Top 10 mistakes when selling your house
Most people only ever move house once or twice in their lives. It’s a massive commitment both mentally and financially so how can you avoid the pitfalls of selling before that ‘For Sale’ sign even goes up?
Here are the top 10 mistakes people make when selling their house:
1. Asking too much
Becoming fixated on a certain value that you think your home is worth can put a death sentence on any potential sale. According to rightmove.co.uk, 70 per cent of interest in a house comes in the first three weeks of putting it on the market. If the price is too high, your property will appear expensive and people will be instantly put off. In contrast, if your property appears to be really good value, then you will attract lots of attention and viewings. The right price will drive competition and create a buzz about your place, which in turn will push up any offers to the absolute market value.
2. Not ready to sell
There are many reasons why ‘NOW’ might not be the right time to sell. Have you given yourself time to declutter, tidy and stage your home both externally and internally? Is a move in the next 3-6 months something you want and can achieve? Can you afford the costs of selling? Aside from the estate agent’s commission, you will need to factor in minor repair costs, moving expenses, solicitor’s fees and Energy Performance Certificates. Have a look at our Moving calculator to see how much it could cost you to move home.
3. Choosing the wrong estate agent
There is nothing worse than being tied into a contract with an estate agent when viewings fall flat or after that initial flurry of excitement, you still haven’t had one single offer. Picking the right estate agent doesn’t always mean going for the one who gives you the highest valuation or the cheapest commission rate. Do your research and find out who people are using in the area. How quickly do they sell homes on their books? What’s their track record on achieving the asking price? How many people in their office would be able to talk enthusiastically and with knowledge about your property? Before you choose, make sure you get all the facts and if you get a valuation, ask the estate agent to explain their reasoning. And check when they are going on holiday!
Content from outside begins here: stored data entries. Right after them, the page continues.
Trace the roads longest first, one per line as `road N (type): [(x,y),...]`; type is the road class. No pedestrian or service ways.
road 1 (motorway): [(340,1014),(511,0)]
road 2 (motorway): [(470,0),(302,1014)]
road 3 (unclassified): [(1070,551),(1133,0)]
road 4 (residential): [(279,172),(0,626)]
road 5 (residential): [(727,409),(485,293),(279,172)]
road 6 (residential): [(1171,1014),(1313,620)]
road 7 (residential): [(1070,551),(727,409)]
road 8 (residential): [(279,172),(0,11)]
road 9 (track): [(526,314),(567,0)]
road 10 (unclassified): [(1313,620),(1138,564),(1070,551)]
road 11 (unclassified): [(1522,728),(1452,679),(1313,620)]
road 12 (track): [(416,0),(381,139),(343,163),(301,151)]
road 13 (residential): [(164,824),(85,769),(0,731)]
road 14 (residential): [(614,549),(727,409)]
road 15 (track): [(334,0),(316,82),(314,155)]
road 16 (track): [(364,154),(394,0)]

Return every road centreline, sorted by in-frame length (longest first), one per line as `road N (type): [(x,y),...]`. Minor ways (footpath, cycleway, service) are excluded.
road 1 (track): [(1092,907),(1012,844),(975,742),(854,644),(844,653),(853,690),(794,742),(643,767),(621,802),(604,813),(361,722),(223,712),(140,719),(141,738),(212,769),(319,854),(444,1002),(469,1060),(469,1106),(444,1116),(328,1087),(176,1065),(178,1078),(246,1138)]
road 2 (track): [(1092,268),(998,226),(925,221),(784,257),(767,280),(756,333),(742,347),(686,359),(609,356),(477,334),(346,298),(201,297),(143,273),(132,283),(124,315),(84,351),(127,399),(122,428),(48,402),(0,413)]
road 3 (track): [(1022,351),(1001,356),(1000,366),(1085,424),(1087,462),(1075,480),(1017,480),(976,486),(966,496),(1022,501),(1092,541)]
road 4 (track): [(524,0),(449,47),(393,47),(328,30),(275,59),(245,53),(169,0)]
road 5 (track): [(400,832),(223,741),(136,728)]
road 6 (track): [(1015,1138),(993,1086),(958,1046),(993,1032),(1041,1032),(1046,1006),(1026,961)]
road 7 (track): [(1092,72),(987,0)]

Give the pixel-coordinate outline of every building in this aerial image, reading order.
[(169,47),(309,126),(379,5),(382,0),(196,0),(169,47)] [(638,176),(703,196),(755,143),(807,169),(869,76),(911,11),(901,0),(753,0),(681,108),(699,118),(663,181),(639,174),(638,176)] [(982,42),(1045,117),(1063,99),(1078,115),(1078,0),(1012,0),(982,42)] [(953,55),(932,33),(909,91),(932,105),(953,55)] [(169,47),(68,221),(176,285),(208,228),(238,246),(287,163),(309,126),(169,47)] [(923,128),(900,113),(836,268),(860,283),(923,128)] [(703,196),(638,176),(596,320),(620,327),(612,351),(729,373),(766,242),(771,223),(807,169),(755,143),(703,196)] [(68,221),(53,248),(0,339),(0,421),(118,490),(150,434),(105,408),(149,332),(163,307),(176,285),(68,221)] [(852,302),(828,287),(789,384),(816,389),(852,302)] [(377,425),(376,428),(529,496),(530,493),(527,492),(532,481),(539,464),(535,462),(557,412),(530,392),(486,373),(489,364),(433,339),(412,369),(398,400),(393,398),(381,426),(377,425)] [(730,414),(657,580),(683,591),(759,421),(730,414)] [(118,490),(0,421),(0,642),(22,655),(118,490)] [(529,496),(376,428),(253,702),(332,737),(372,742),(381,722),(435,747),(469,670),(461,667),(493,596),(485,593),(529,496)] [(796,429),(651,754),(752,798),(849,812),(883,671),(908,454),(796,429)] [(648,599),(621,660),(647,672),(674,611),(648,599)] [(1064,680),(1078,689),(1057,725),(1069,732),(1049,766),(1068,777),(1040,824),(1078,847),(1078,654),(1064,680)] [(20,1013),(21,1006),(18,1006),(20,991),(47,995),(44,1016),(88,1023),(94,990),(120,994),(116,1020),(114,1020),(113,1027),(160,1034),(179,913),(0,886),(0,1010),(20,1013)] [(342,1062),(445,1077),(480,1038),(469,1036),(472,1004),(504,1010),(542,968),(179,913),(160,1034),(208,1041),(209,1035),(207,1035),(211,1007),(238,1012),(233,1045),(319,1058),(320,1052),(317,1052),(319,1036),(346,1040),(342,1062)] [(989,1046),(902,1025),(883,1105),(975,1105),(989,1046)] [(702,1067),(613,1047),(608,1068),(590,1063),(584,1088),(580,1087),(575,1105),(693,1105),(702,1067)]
4. Overdeveloping your home
From a purely financial perspective, is it better to have the worst house on the best street, or the best house on a bad street? Over developing a house for a high resale value can be dangerous. If you extend or refurbish too much and the value of your home far exceeds that of neighbouring properties, you may be at risk of not recouping your investment on the sale.
5. Not accepting early offers
Every offer should be considered on its individual merits. Just because it’s the first one, doesn’t mean it’s a bad one. As a seller, you need to make sure you are aware of the buyer’s position, financial situation and most importantly motivation. Many buyers will call an estate agent within one hour of walking out of a viewing to ‘lock down’ any other offers. Or they might be first in with an offer because they have been waiting months for the right house to come on the market and are therefore highly motivated to move. Get all the facts so you can make an informed decision to move forward.
6. Ignoring maintenance
Any minor DIY jobs or repairs that need doing are key to making a first good impression. If a garden looks messy and uncared for, does that mean the inside is equally unmaintained? Make sure you present your house in tiptop condition so that buyers aren’t left with that sinking feeling of what else could be wrong.
7. Not tidying up
Clutter can be a major turn off. We’re all guilty of it, but if you have windowsills crammed full of personal mementos or boxes stacked up in the hallway, it can detract the buyer from seeing the house to its full potential.
8. Showing buyers round yourself
Surely the best person to show potential buyers round the house is the person that’s lived there? Right? Wrong. As tempting as it is to wax lyrical about the joys of your home, sellers can often be too emotionally attached to pointing out all the finer details of their beloved home. Whether you feel it’s out of politeness or courtesy, following the buyer into every room isn’t going to help. It’s important to give buyers space to look around the property in their own time.
9. Saying ‘no’ to viewings
Keeping your house pristine for viewings can be a hard slog, especially if you are also living with small kids, pets or the buyers have asked for a viewing at a really inconvenient time - usually at meal times! However, viewings, at whatever time, are a great opportunity to sell. Prepare well in advance so you know where to store things at short notice (think of your car boot as an extra hiding place), or try to encourage block viewings to minimise disruption.
10. Taking the “I’m in a no rush” approach
While you might be happy to wait for that big offer to land on your mat, if you keep your property on the market for too long, it can start to give the impression it’s a tough sale and will put people off. The best time to sell is within the first three weeks, while the house will feel fresh and new. Leave it on for too long and it could become Groundhog Day fodder in the property listings.